### About this task
Word for word, restate the lines from the one containing "Table 1. Specific" through the last line of the material, and include no pictures.

### Record set
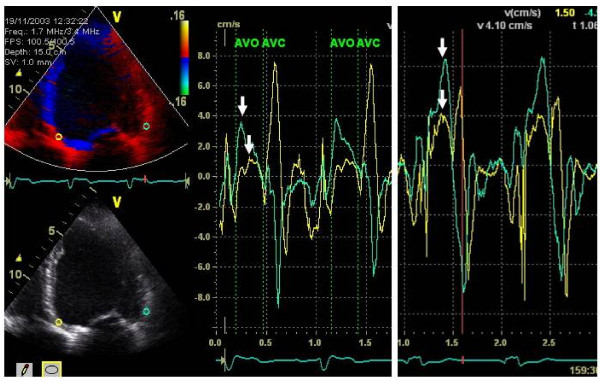
Tissue Doppler Imaging curves with systolic maximal velocity (SMV) preoperatively (left) and after implantation of CRT device (right), at best VV-interval (sequential pacing LV lead 40 ms before RV lead in this patient), showing improved systolic function, i.e. higher velocity. Signs of less dyssynchrony (arrows) are also seen.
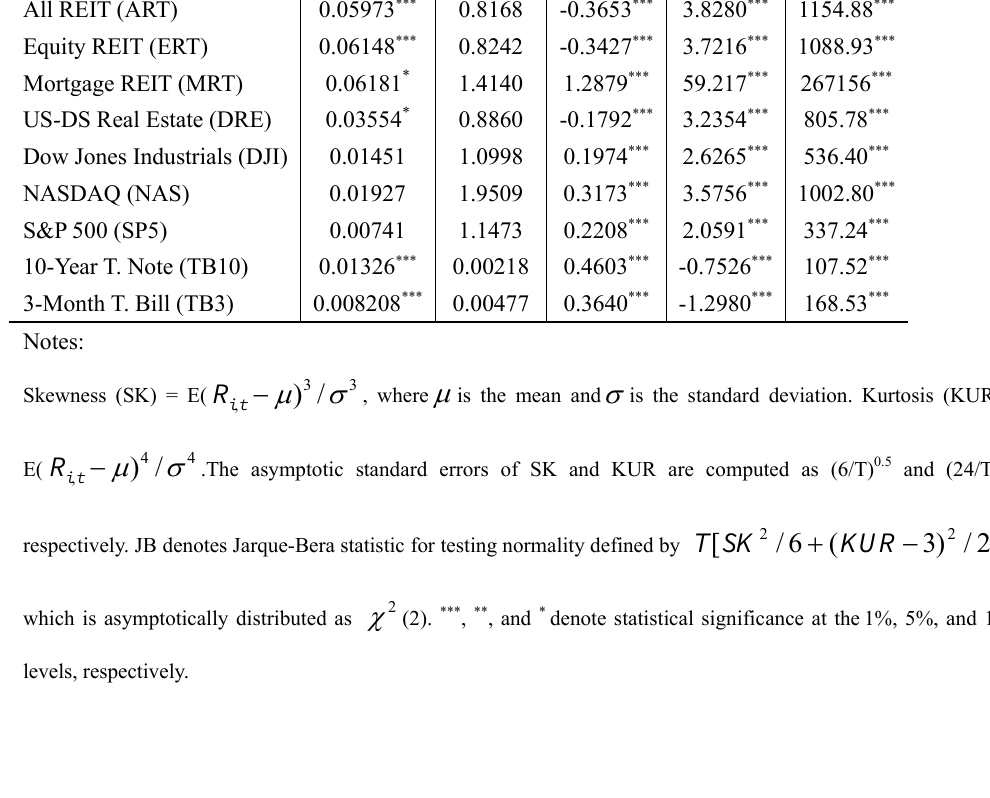
Table 1. A Summary of Descriptive Statistics for Various Asset Returns (1999–2005)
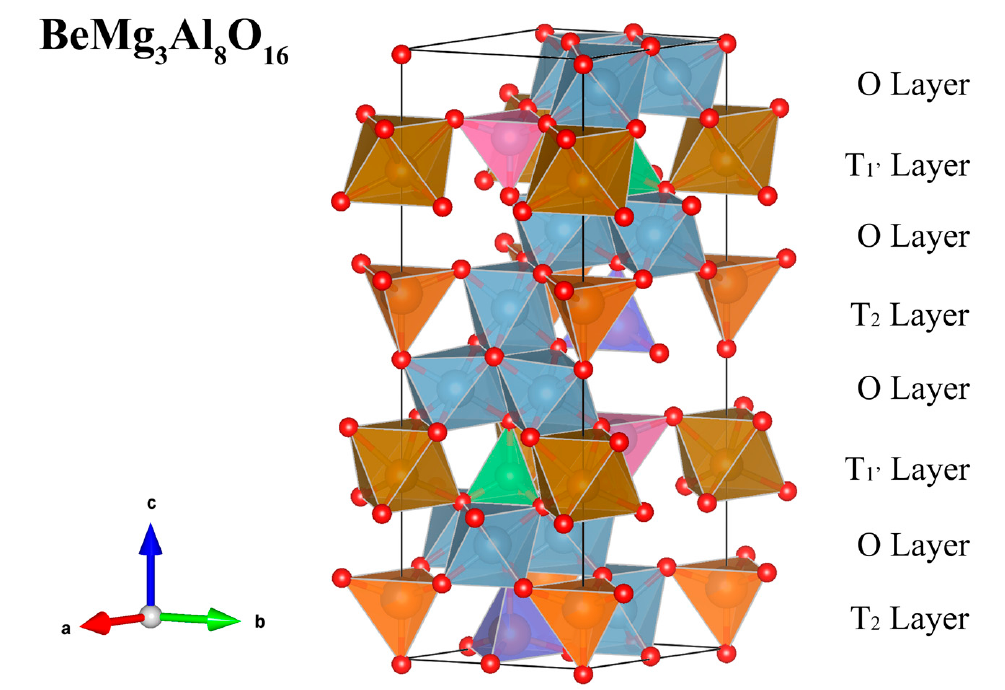
Figure 1. Polyhedral representation of the magnesiotaaffeite-2N’2S crystal structure. The pink and green tetrahedrons in the T 1 ′ layers have opposite directions, and the same goes for the orange and purple tetrahedrons in the T 2 layers.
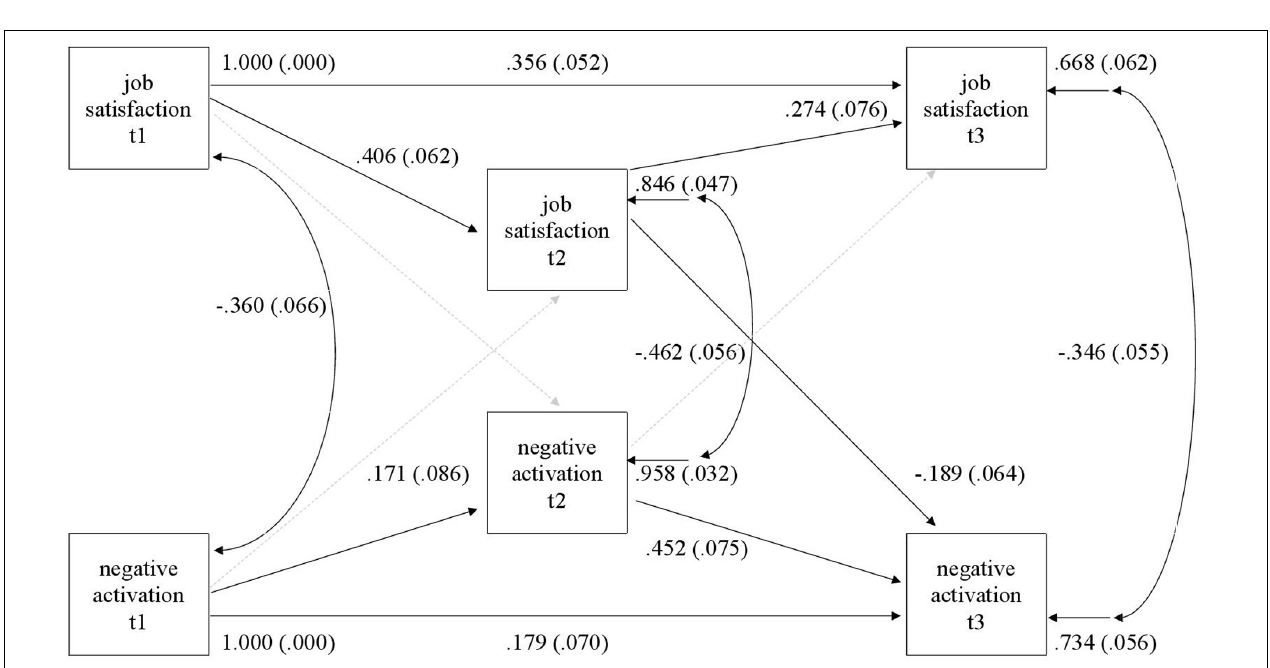
FIGURE 4 | Structural equation model (SEM) of job satisfaction and positive activation. A dashed line indicates that the path is not statistically significant.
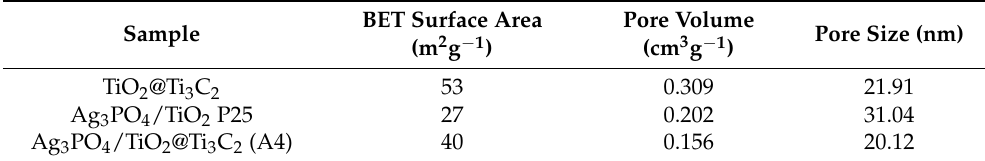
Table 1. Specific surface area, pore volume, and pore size distribution of TiO 2 @Ti 3 C 2 , Ag 3 PO 4 /TiO 2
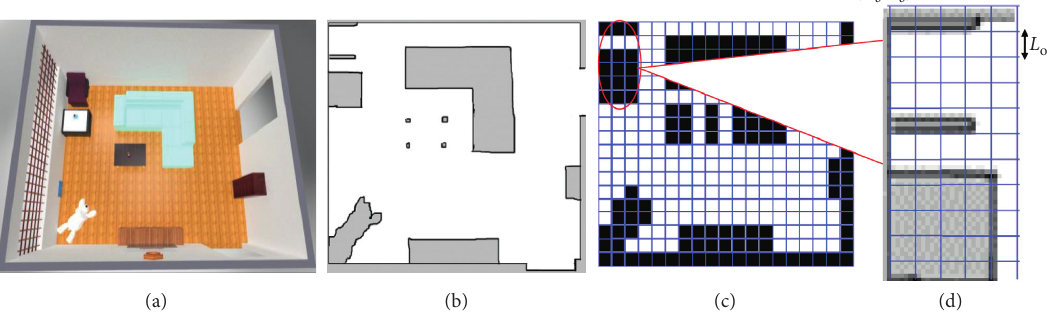
Figure 4: Explanation of the method proposed for determining the optimum block size. (a) Environment to be covered. (b) Metric map of the environment. (c) Occupancy grid map when cell size is L U . (d) Segmented metric and placement of grid for coverage of the obstacle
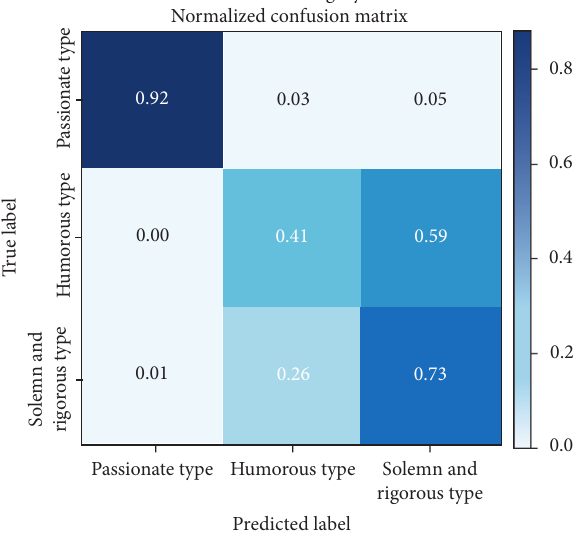
Figure 2: Statistical model: display of the evaluation performance of the “evaluation of teaching style” indicator.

### Output of the exercise
Table 1. Specific surface area, pore volume, and pore size distribution of TiO 2 @Ti 3 C 2 , Ag 3 PO 4 /TiO 2
Figure 4: Explanation of the method proposed for determining the optimum block size. (a) Environment to be covered. (b) Metric map of the environment. (c) Occupancy grid map when cell size is L U . (d) Segmented metric and placement of grid for coverage of the obstacle
Figure 2: Statistical model: display of the evaluation performance of the “evaluation of teaching style” indicator.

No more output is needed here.